Pour Ramírez, l'accompagnement psychologique était « l'une des choses les plus importantes » du programme. « Pour moi, il était très difficile de faire face que toutes ces années de ma vie ne valaient rien ici et que ce que j'avais étudié au Nicaragua n'avait pas d'importance. » Au Costa Rica, il a également trouvé des « attitudes xénophobes » par les camarades de classe, les enseignants et l'administration. « Cela montre qu'ils vous traitent différemment et c'est quelque chose que j'ai ressenti à l'université à certains moments », dit-il.

Les psychologues du programme suivent les étudiants pour aborder ce type d'expérience, qui ajoute au traumatisme de la persécution politique et de la migration forcée. « Ils ont disponible une équipe de psychologues qui peuvent y assister immédiatement et qui font un travail incroyable », explique Ramírez.

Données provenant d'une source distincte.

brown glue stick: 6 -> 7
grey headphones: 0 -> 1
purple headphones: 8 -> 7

Comme elle, Douglas Peña, 22 ans et originaire de Matagalpa, s'est écrasé devant la discrimination à son arrivée au Costa Rica. « Tout était très rare parce qu'il s'habitue à une société avec une culture parfois xénophobe. Les gens vous disent que vous parlez bizarre, vous demandez où vous êtes et rappelez-vous que vous n'êtes pas d'ici », explique également le bénéficiaire de l'aide.

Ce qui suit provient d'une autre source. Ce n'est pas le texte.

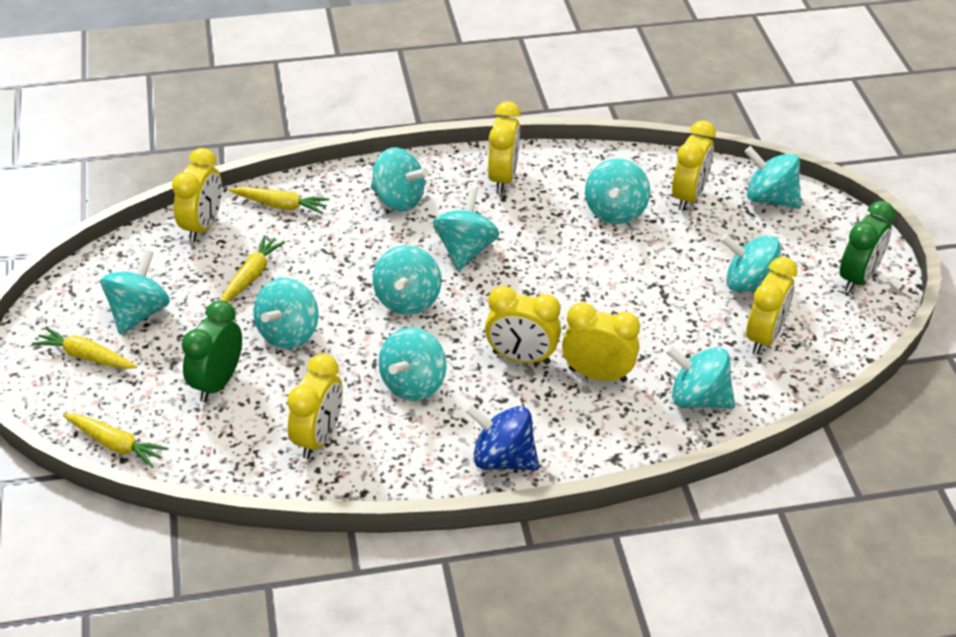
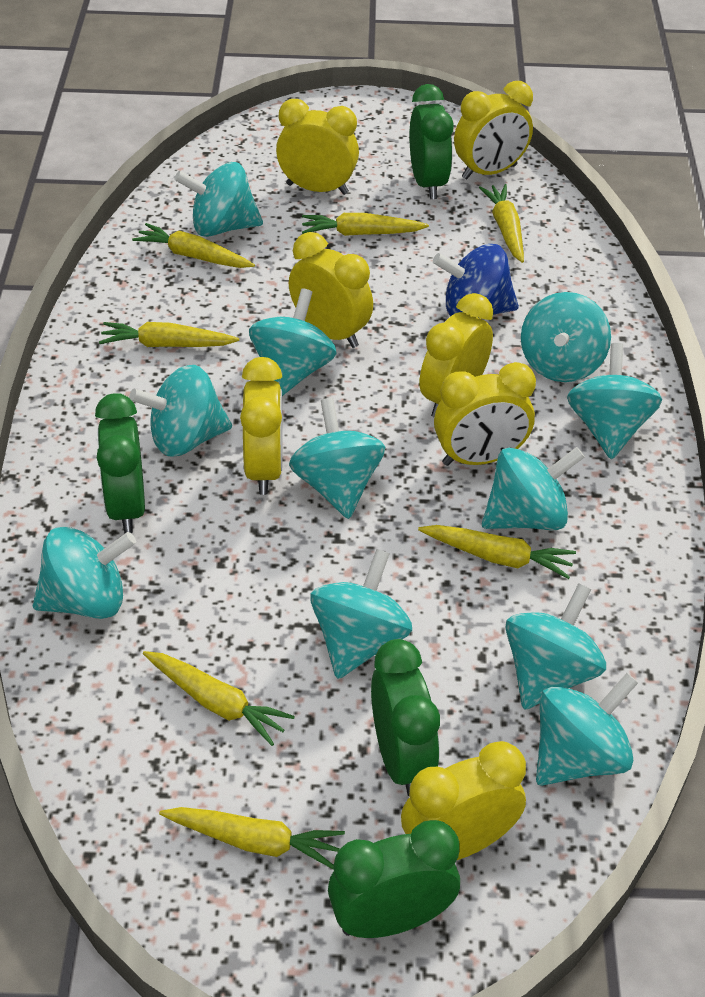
green clock: 2 -> 4
turquoise spinning top: 10 -> 11
yellow carrot: 4 -> 7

Il est arrivé au Costa Rica en décembre 2019, alors qu'il n'avait pas encore terminé ses études. Sa famille a décidé de l'envoyer vivre avec sa grand-mère paternelle dans ce pays après avoir reçu des menaces d'une foule sandiniste. En 2020, il est diplômé de l'école, mais il ne pouvait pas payer pour une université privée et l'accès au public était difficile: le seul document d'identité qu'il avait était le demandeur de refuge.

Avec la bourse Ridhe, Peña a pu s'inscrire à la carrière en psychologie à l'Université centrale, une institution privée de San José, où il assiste maintenant à sa deuxième année. Il prétend se sentir «reconnaissant malgré tout», mais souligne que son manque de document d'identité reste un obstacle qui l'empêche, entre autres, d'obtenir un emploi.

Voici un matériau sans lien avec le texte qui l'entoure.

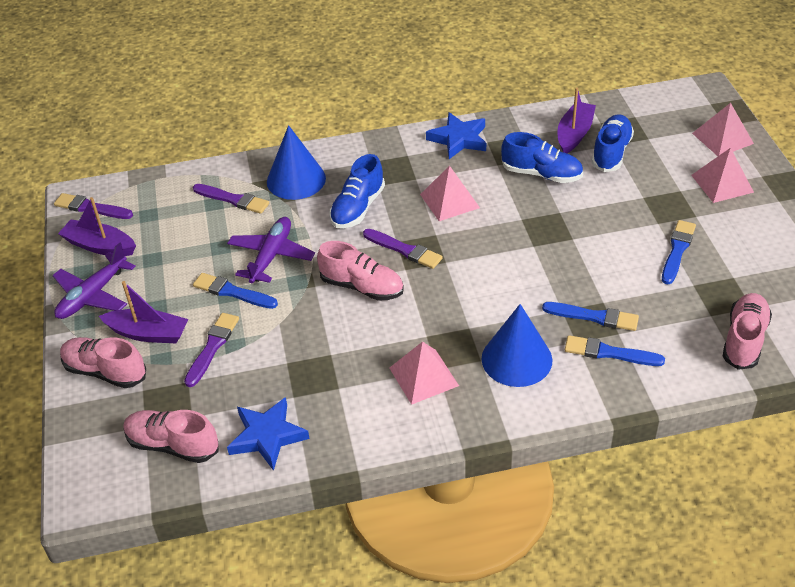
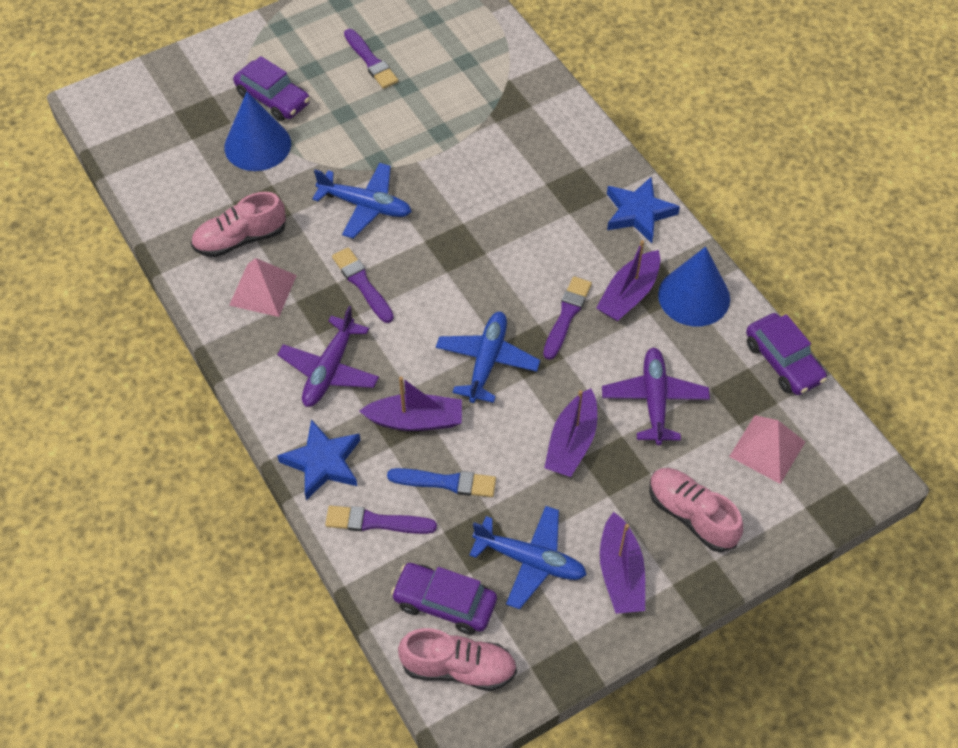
blue brush: 4 -> 1
blue plane: 0 -> 3
blue shoe: 3 -> 0
pink pyramid: 4 -> 2
pink shoe: 4 -> 3
purple boat: 3 -> 4
purple car: 0 -> 3

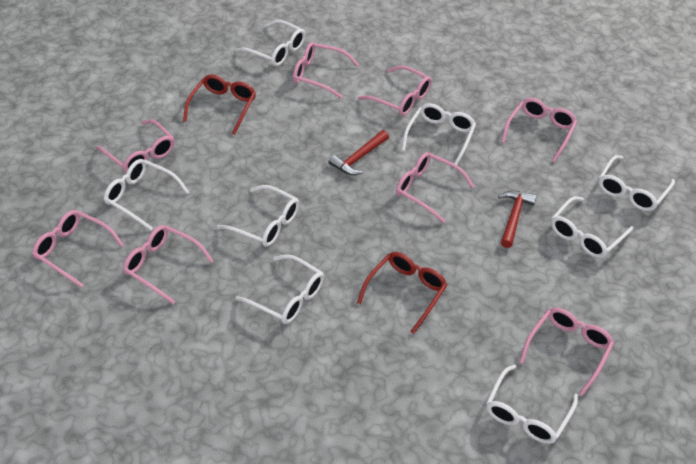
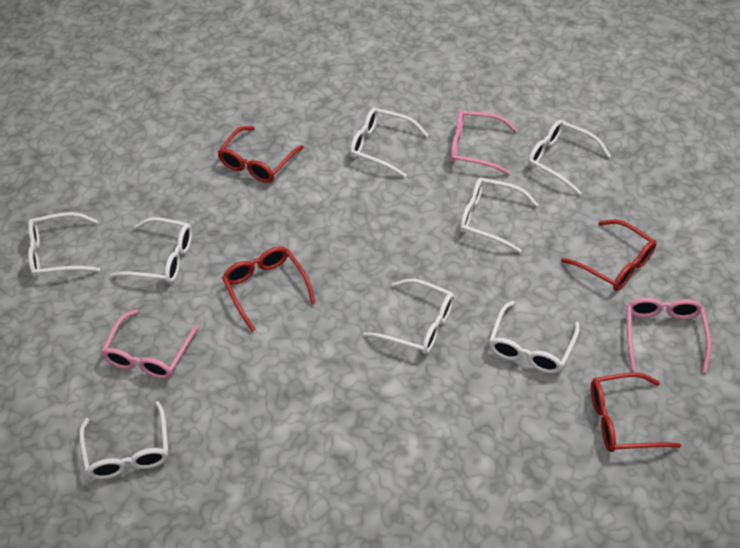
pink glasses: 8 -> 3
red glasses: 2 -> 4
red hammer: 2 -> 0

Le programme continue de croître

Bien que le programme d'enseignement d'urgence soit financé par la coopération européenne et les contributions de «donateurs privés», le directeur du RIDHE explique qu'ils sont confrontés à «de nombreuses difficultés» avec l'USAID AID CUT par les États-Unis, ce qui a exercé plus de pression sur les agences non américaines. « Il y avait de nombreux fonds destinés à la crise du Nicaragua et plusieurs organisations qui travaillaient sur le terrain ont dû fermer », prévient Lagos. « Les conséquences à long terme seront catastrophiques. »

Malgré le panorama complexe, le programme continue de s'occuper des migrants. En 2024, ils se sont étendus au profit des femmes ayant des bourses de formation technique pour les aider à trouver un emploi. Selon Castillo, environ 200 ont reçu des subventions pour des cours tels que la manipulation alimentaire, la boulangerie ou la couture. L'un d'eux est Marlene González, 37 ans, et originaire du quai de Bueyes, dans les Caraïbes nicaraguayennes, qui prend un cours de coupe et de vêtements de haute couture qu'il voulait faire il y a plusieurs années, mais qui ne pouvait pas se permettre. Il améliore maintenant la spécialisation pour donner à ses enfants une vie meilleure de 4 et 14 ans.

Les deux branches du programme ont le même objectif: créer des opportunités pour les migrants en danger d'exclusion sociale et économique dans un pays qui, bien qu'il soit un refuge pour des centaines de milliers de personnes déplacées, ne les traite pas toujours avec dignité. « Il y a toujours une mentalité que les Nicaraguayens viennent ici pour faire deux choses: nettoyer ou construire les maisons costaricaines », explique Ramírez. Pour elle, l'obtention de son titre est un acte de résistance contre une dictature, d'une part, et contre une société xénophobe, d'autre part. « Cela me fait beaucoup réfléchir à la capacité de résister que nous avons les Nicaraguens », réfléchit-il.